Concept of Sentinels Measuring Infrared Cooling in Real Time for Use in Nowcasts of Thermospheric Density

The basic infrared radiation physics discussed above, followed by the real-life examples of the role infrared emission by NO and CO2 have in determining the density response of the thermosphere during geomagnetic storm events leads directly to the conclusion that real-time observations of the NO and CO2 emission could be vital new inputs to short-term thermospheric density forecasts. We will discuss first the considerations of temporal and spatial sampling, orbital characteristics, and number of infrared sensors. Then we will discuss considerations and trades that must go into the design of a small instrument for measuring the NO cooling and possibly the CO2 cooling as well.

In-Orbit Sentinel Network Concept

In this section, we report the results of an initial orbital trade study conducted to provide guidance on the required number of sentinel instruments and the characteristics of their orbits. The results of this study (and subsequent refinements), besides defining the number of instruments, will also play a role in the design of the instruments and thus play a major role in determining the overall cost of the sentinel network (including the number of launches if different orbital planes are required).

Listed records
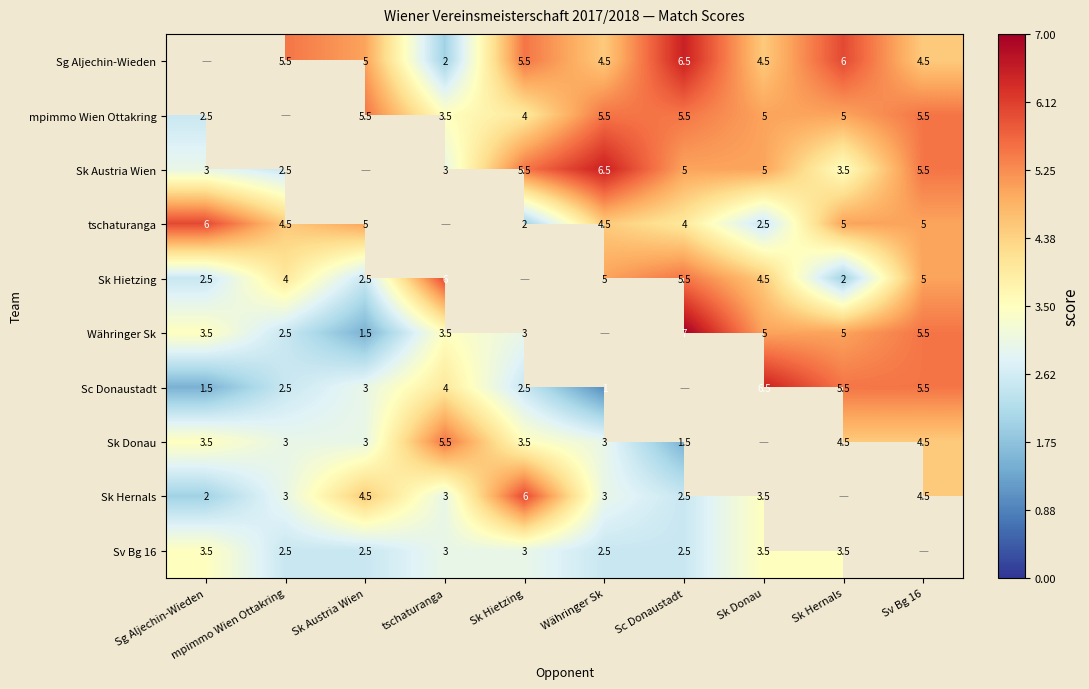

What is the difference between the Sg Aljechin-Wieden values at Währinger Sk and mpimmo Wien Ottakring?

1.0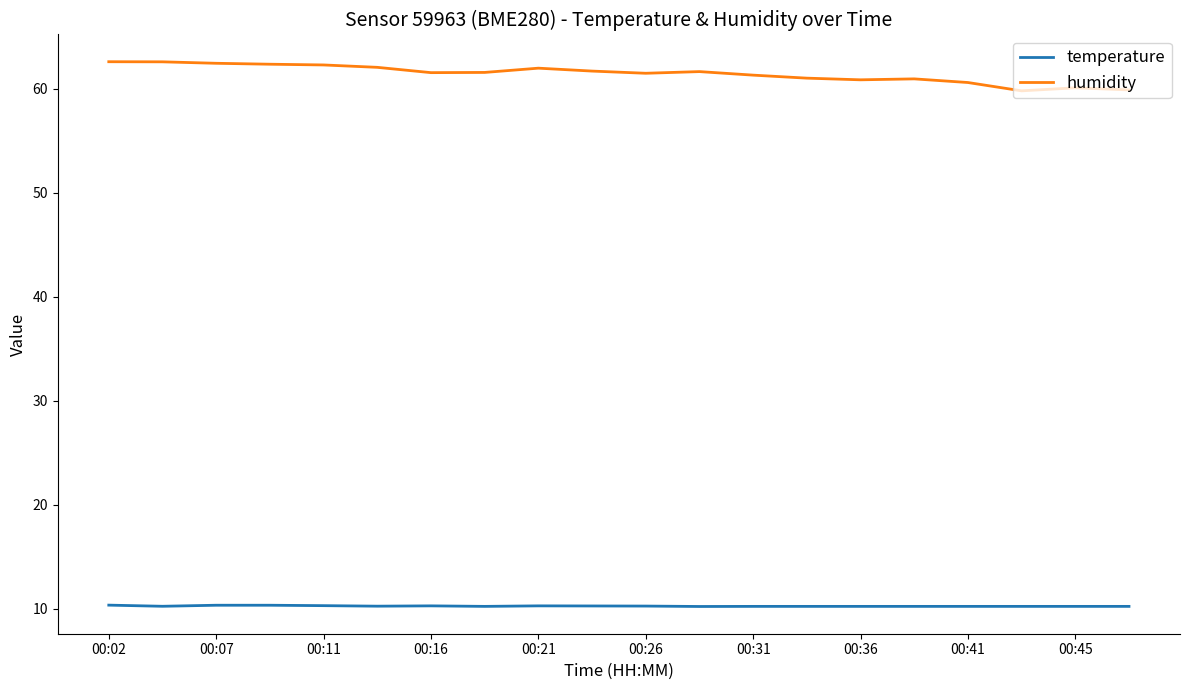

True or false: temperature and humidity intersect in this chart.

False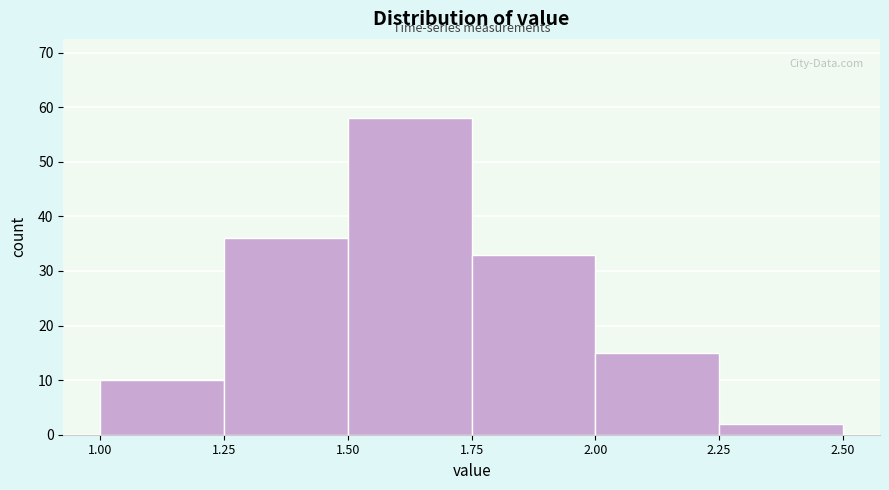

Reading left to right, list every bar in this chart as the range it spans on the x-axis followed by its height. The values are not printed on the chart, so give them approximately, as read against the axis.

1.00 to 1.25: 10
1.25 to 1.50: 36
1.50 to 1.75: 58
1.75 to 2.00: 33
2.00 to 2.25: 15
2.25 to 2.50: 2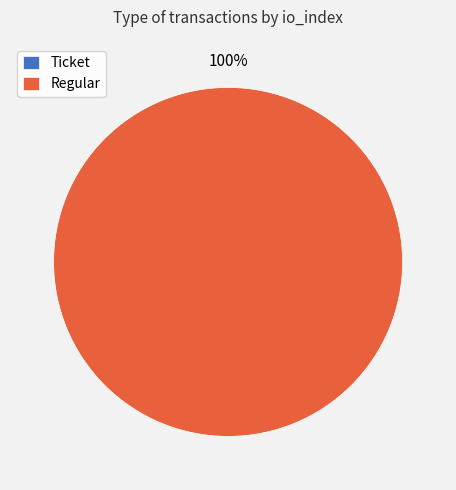

Count the number of slices in the pie.

2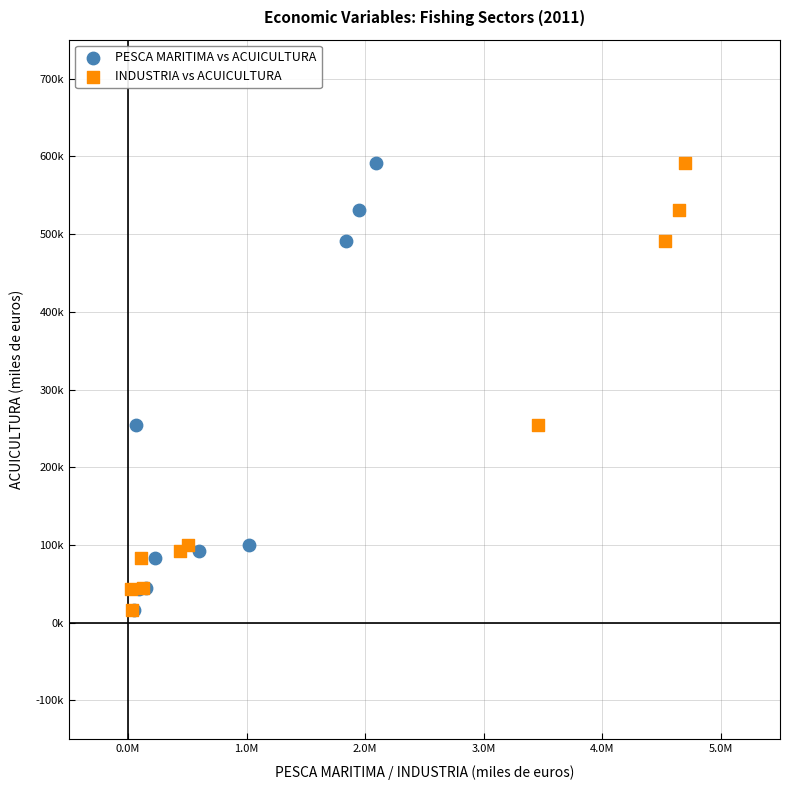

What are all the series names shown in the legend?

PESCA MARITIMA vs ACUICULTURA, INDUSTRIA vs ACUICULTURA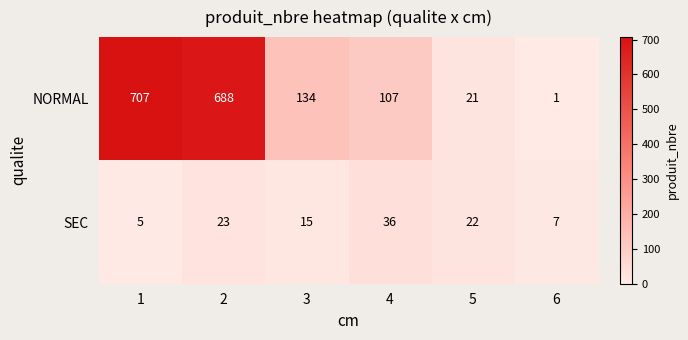

What is the greatest value displayed?

707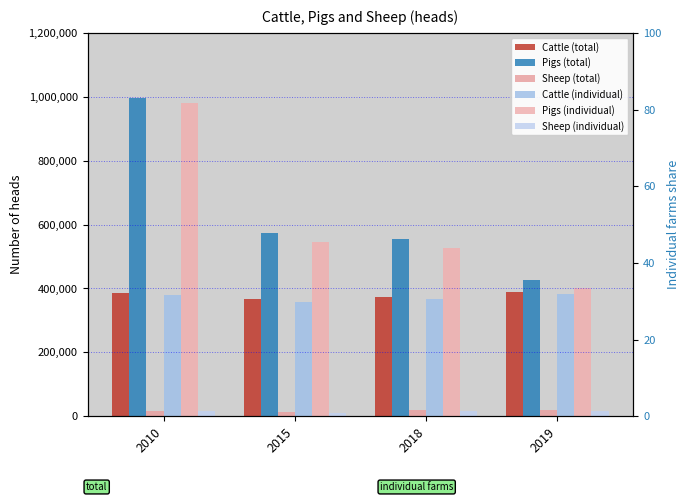

List the series in order of their peak value, highest first.

Pigs (total), Pigs (individual), Cattle (total), Cattle (individual), Sheep (total), Sheep (individual)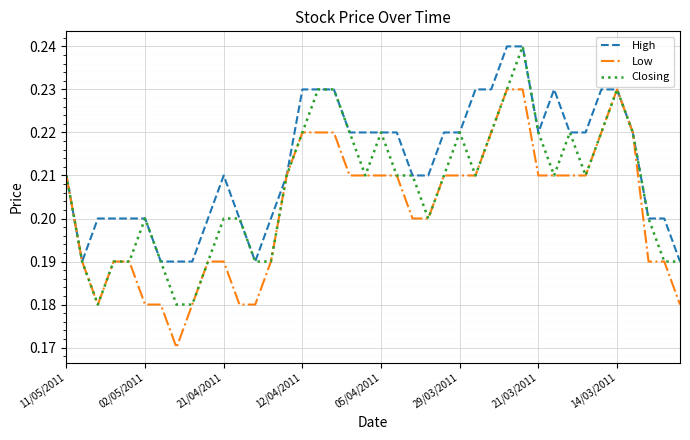

Which series has the largest total across all categories?

High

Tasks and exercises
(a) Name each consideration that the text on thermospheric density nowcasts says will be discussed first.
(b) Continue the text on thermospheric density nowcasts, starting after its last sentence.
The items above are not needed for any task.

Results of the tasks
(a)
- temporal and spatial sampling
- orbital characteristics
- number of infrared sensors

(b)
The orbital trade study begins assuming that like the SABER instrument, the sentinel sensor will need to view away from the Sun for optimal thermal stability and performance. And also, like SABER, the assumption is that each sentinel will make one complete limb view every 60 s. The trade study then involves comparison of latitude coverage, with frequent high-latitude coverage preferred, orbit altitude, and orbit inclination. Orbit altitude is limited by the current 25 year deorbit rule to less than 700 km. The best orbit from the perspective of temporal and spatial sampling turns out to be one with an inclination of 70° and 400 km altitude. This orbit is very nearly identical to the orbit of the TIMED satellite on which SABER resides, 74° inclination and 600 km altitude. The TIMED inclination was chosen to give an integral number (6) of 24 h local time samplings every calendar year. The range of latitudes observed is from 50 N to 85 S from 400 km altitude, because of the requirement to view orthogonal to the velocity vector. SABER encounters essentially the same restriction on viewing latitudes—however, the TIMED spacecraft undergoes a “yaw” maneuver every 60 days to keep SABER pointing away from the Sun. Similarly, the sentinels at 70 deg inclination would have to undergo similar maneuvers approximately every 50 days. Reaction wheel and/or gyroscope technology for small satellites to perform these maneuvers is commercially available (e.g., www.bluecanyontech.com).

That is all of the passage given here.